L'histoire veut que M. Wilson ait ensuite donné l'exemplaire exclusif du coupé Cadillac à sa secrétaire, Mary Chrysler. Celle-ci a déménagé en Californie une fois à la retraite et... on n'en n'a plus entendu parler.
Le prototype aurait dormi dans une grange... jusqu'à il y a tout récemment. Il aurait été retrouvé par une connaissance de Steve Plunkett, un Ontarien (de London) passionné de Cadillac - à preuve, la cinquantaine de modèles rares et historiques qu'il possède déjà.
Lorsque M. Plunkett a mis la patte sur la voiture, il y a deux ans, "elle portait toujours la plaque d'immatriculation installée en 1957," affirme le Canadien. Ce dernier se fait discret quant au prix qu'il a versé pour obtenir la Cadillac historique, mais il admet: "Je n'ai pas payé très cher pour un véhicule si spécial."
Jetez un oeil sur nos photos et voyez dans quel bon état la voiture se trouvait: "Elle était presque "complète", je dirais à 90%, rapporte M. Plunkett. Reste que sa restauration est le projet automobile le plus intéressant qu'il m'ait été donné de réaliser."

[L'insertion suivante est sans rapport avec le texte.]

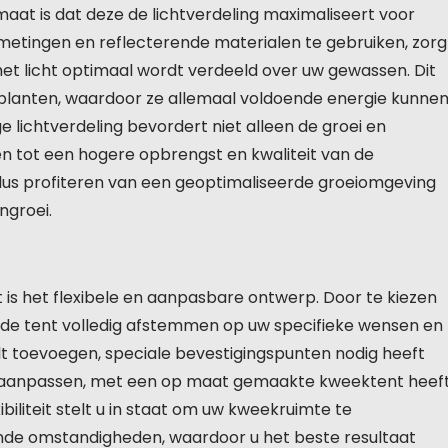
aat is dat deze de lichtverdeling maximaliseert voor
fmetingen en reflecterende materialen te gebruiken, zorg
t licht optimaal wordt verdeeld over uw gewassen. Dit
de planten, waardoor ze allemaal voldoende energie kunne
 lichtverdeling bevordert niet alleen de groei en
en tot een hogere opbrengst en kwaliteit van de
us profiteren van een geoptimaliseerde groeiomgeving
ngroei.
is het flexibele en aanpasbare ontwerp. Door te kiezen
de tent volledig afstemmen op uw specifieke wensen en
ilt toevoegen, speciale bevestigingspunten nodig heeft
ilt aanpassen, met een op maat gemaakte kweektent heef
biliteit stelt u in staat om uw kweekruimte te
nde omstandigheden, waardoor u het beste resultaat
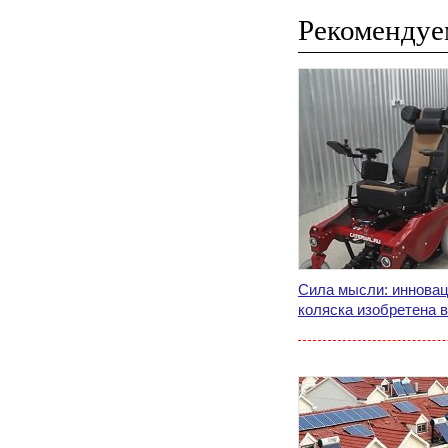
Рекомендуе
Сила мысли: иннова
коляска изобретена 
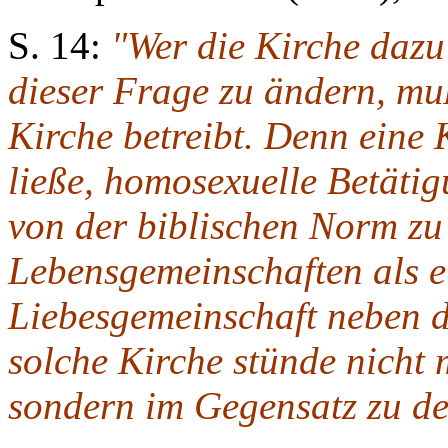
S. 14:
"Wer die Kirche dazu 
dieser Frage zu ändern, mu
Kirche betreibt. Denn eine 
ließe, homosexuelle Betäti
von der biblischen Norm z
Lebensgemeinschaften als e
Liebesgemeinschaft neben d
solche Kirche stünde nicht 
sondern im Gegensatz zu de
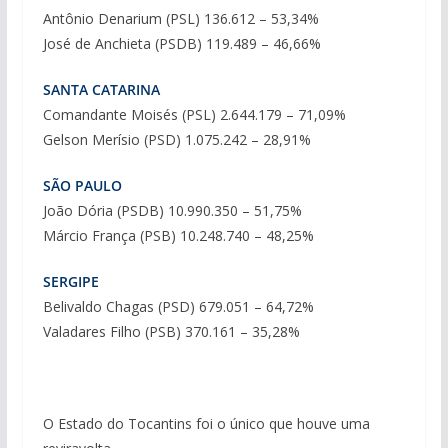
Antônio Denarium (PSL) 136.612 – 53,34%
José de Anchieta (PSDB) 119.489 – 46,66%
SANTA CATARINA
Comandante Moisés (PSL) 2.644.179 – 71,09%
Gelson Merísio (PSD) 1.075.242 – 28,91%
SÃO PAULO
João Dória (PSDB) 10.990.350 – 51,75%
Márcio França (PSB) 10.248.740 – 48,25%
SERGIPE
Belivaldo Chagas (PSD) 679.051 – 64,72%
Valadares Filho (PSB) 370.161 – 35,28%
O Estado do Tocantins foi o único que houve uma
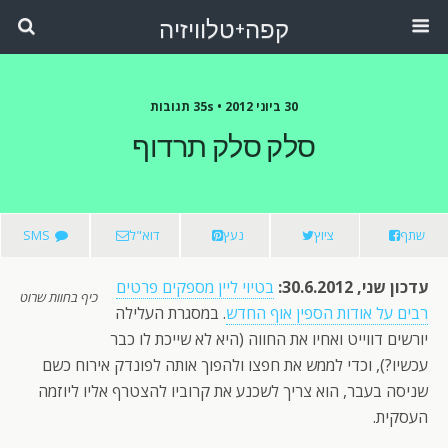
קפה+טלוויזיה
30 ביוני 2012 •
35s תגובות
סלק סלק תרדוף
שתף
ציוץ
נעץ
דוא"ל
SMS
עדכון שני, 30.6.2012:
בטיוי ליין מספקים פרטים
כיף בחוות שרוט
רבים על אודות הספין אוף החדש
. במסגרת העלילה
יורשים דווייט ואחיו את החווה (היא לא שייכת לו כבר
עכשיו?), וכדי לממש את חפצו ולהפוך אותה לפונדק אירוח כשם
שניסה בעבר, הוא צריך לשכנע את קרוביו להצטרף אליו ליוזמה
העסקית.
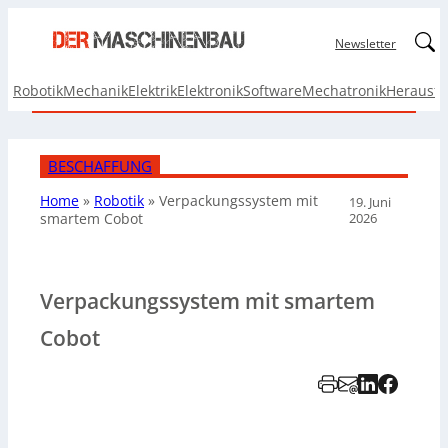
Linked
Newsletter
Robotik
Mechanik
Elektrik
Elektronik
Software
Mechatronik
Herausf
BESCHAFFUNG
Home
»
Robotik
»
Verpackungssystem mit
19. Juni
2026
smartem Cobot
Verpackungssystem mit smartem
Cobot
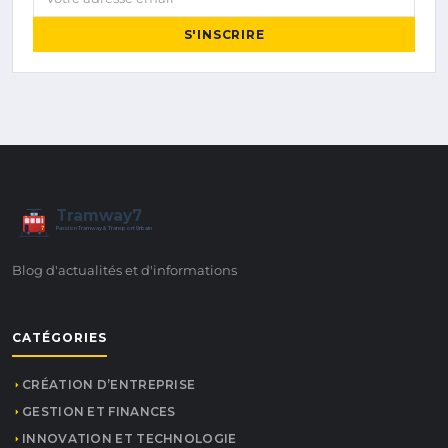
S'INSCRIRE
Tramway7
7
Passion Tramway & Transport Urbain
Blog d'actualités et d'informations
CATÉGORIES
CRÉATION D’ENTREPRISE
GESTION ET FINANCES
INNOVATION ET TECHNOLOGIE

Entre autres, par le plus grand des hasards, le fournisseur à qui on a confié la remise en état du cuir des sièges, Eagle Ottawa, approvisionne encore aujourd'hui les grands constructeurs automobiles de ce monde...
Un des rares Canadiens
La restauration de ce premier coupé Cadillac de Ville était à peine terminée que M. Plunkett a eu la chance de présenter le fruit de son labeur au monde entier.
C'était à l'occasion de la 18e édition du Concours d'Élégance Amelia Island, en Floride, qui s'est déroulé un peu plus tôt ce mois-ci.

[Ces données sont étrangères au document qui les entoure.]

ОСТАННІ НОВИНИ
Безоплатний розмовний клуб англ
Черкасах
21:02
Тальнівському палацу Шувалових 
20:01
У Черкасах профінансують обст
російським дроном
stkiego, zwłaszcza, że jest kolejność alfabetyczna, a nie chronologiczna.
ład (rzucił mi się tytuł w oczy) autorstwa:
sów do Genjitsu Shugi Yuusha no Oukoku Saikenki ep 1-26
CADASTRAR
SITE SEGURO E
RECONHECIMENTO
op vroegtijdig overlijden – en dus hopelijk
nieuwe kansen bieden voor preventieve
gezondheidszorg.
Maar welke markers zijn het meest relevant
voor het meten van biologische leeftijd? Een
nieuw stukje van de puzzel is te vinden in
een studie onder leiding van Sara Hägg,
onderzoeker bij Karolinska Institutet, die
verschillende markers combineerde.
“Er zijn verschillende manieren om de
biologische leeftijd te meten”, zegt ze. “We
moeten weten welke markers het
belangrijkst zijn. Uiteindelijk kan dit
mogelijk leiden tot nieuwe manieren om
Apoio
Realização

Lors d'une entrevue qu'il nous a accordée avant de prendre la route de l'État des Oranges, M. Plunkett a souligné qu'il est très rare qu'un Canadien - et sa voiture antique - participe à un aussi prestigieux rendez-vous automobile.
"Je ne connais que quatre ou cinq de mes compatriotes qui possèdent une voiture assez remarquable pour y être invités," nous a-t-il confié.
Le plus ancien témoignage "Motorama"
Et c'est ainsi que 64 ans après avoir volé à vedette à l'hôtel Waldorf Astoria, et près d'un demi-siècle après avoir disparu de la circulation, le premier coupé Cadillac de Ville 1949 a refait surface, paré de ses plus beaux atours.
Il s'agirait là du plus ancien témoignage sur quatre roues du rêve Motorama - et le seul encore existant.
À moins qu'une autre grange ne révèle, un jour, l'un des trois autres prototypes Cadillac présentés cette année-là à New York...
Si vous êtes de passage au 35e Concours d'Élégance de Plymouth, au Michigan, le dimanche 28 juillet, ne manquez pas d'aller y saluer M. Steve Plunkett - et d'y admirer son coupé Cadillac de Ville 1949.